▸ **Given passage**:
==========

Big Data: Friend or Foe?

Big data has become an immense part of any sort of sophisticated decision-making tool for financial institutions. The importance of consolidated structured records on customer financial (and not only) behavior is difficult to overestimate as it provides companies an opportunity to make accurate business choices and stay relevant in the market.

While all the advantages of big data are quite well-known and anticipated, there are, however, certain downsides. Big data carries hidden rocks both for customers and for organizations that are just as important to acknowledge as all the advantages.

Earlier this year, the US Federal Trade Commission published a report on big data, addressing certain concerns the government and professionals have on the downsides of big data utilization for decision-making.

One of the concerns is the quality of data, its accuracy, completeness, and representativeness. Accurate decisions can’t be made on inaccurate data or data of a poor quality.

Another concern professionals express is the effect of uncorrected biases in the underlying consumer data. During quality researches, data collectors and analysts may unintentionally pass personal judgments in interpretation. Hence, the insights derived from the data will be biased and carry considerable risks for the business decisions. It may happen that the biases are in favor of certain groups of customers and put other groups in a disadvantageous position. Those mistakes may lead to inaccurate modeling and predictions about consumer behavior, pricing models, target market, etc. Human error is not a new phenomenon and unfortunately, data analysts have their own biases. It is likely that by having a personal vision of the answer in their minds, they may unintentionally manipulate the data to get the anticipated answer.

==========

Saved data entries
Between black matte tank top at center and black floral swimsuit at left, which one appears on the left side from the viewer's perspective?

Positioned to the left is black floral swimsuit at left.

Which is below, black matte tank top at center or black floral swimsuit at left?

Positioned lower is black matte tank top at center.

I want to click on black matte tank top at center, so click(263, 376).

==========

▸ **Tasks**:
**1)** Restate the big data passage word for word, from its title through its final sentence.
**2)** Quote every one of the saved data entry rows verbatim, from the first row to the last.

▸ **Replies**:
**1)**
Big Data: Friend or Foe?

Big data has become an immense part of any sort of sophisticated decision-making tool for financial institutions. The importance of consolidated structured records on customer financial (and not only) behavior is difficult to overestimate as it provides companies an opportunity to make accurate business choices and stay relevant in the market.

While all the advantages of big data are quite well-known and anticipated, there are, however, certain downsides. Big data carries hidden rocks both for customers and for organizations that are just as important to acknowledge as all the advantages.

Earlier this year, the US Federal Trade Commission published a report on big data, addressing certain concerns the government and professionals have on the downsides of big data utilization for decision-making.

One of the concerns is the quality of data, its accuracy, completeness, and representativeness. Accurate decisions can’t be made on inaccurate data or data of a poor quality.

Another concern professionals express is the effect of uncorrected biases in the underlying consumer data. During quality researches, data collectors and analysts may unintentionally pass personal judgments in interpretation. Hence, the insights derived from the data will be biased and carry considerable risks for the business decisions. It may happen that the biases are in favor of certain groups of customers and put other groups in a disadvantageous position. Those mistakes may lead to inaccurate modeling and predictions about consumer behavior, pricing models, target market, etc. Human error is not a new phenomenon and unfortunately, data analysts have their own biases. It is likely that by having a personal vision of the answer in their minds, they may unintentionally manipulate the data to get the anticipated answer.

**2)**
Between black matte tank top at center and black floral swimsuit at left, which one appears on the left side from the viewer's perspective?

Positioned to the left is black floral swimsuit at left.

Which is below, black matte tank top at center or black floral swimsuit at left?

Positioned lower is black matte tank top at center.

I want to click on black matte tank top at center, so click(263, 376).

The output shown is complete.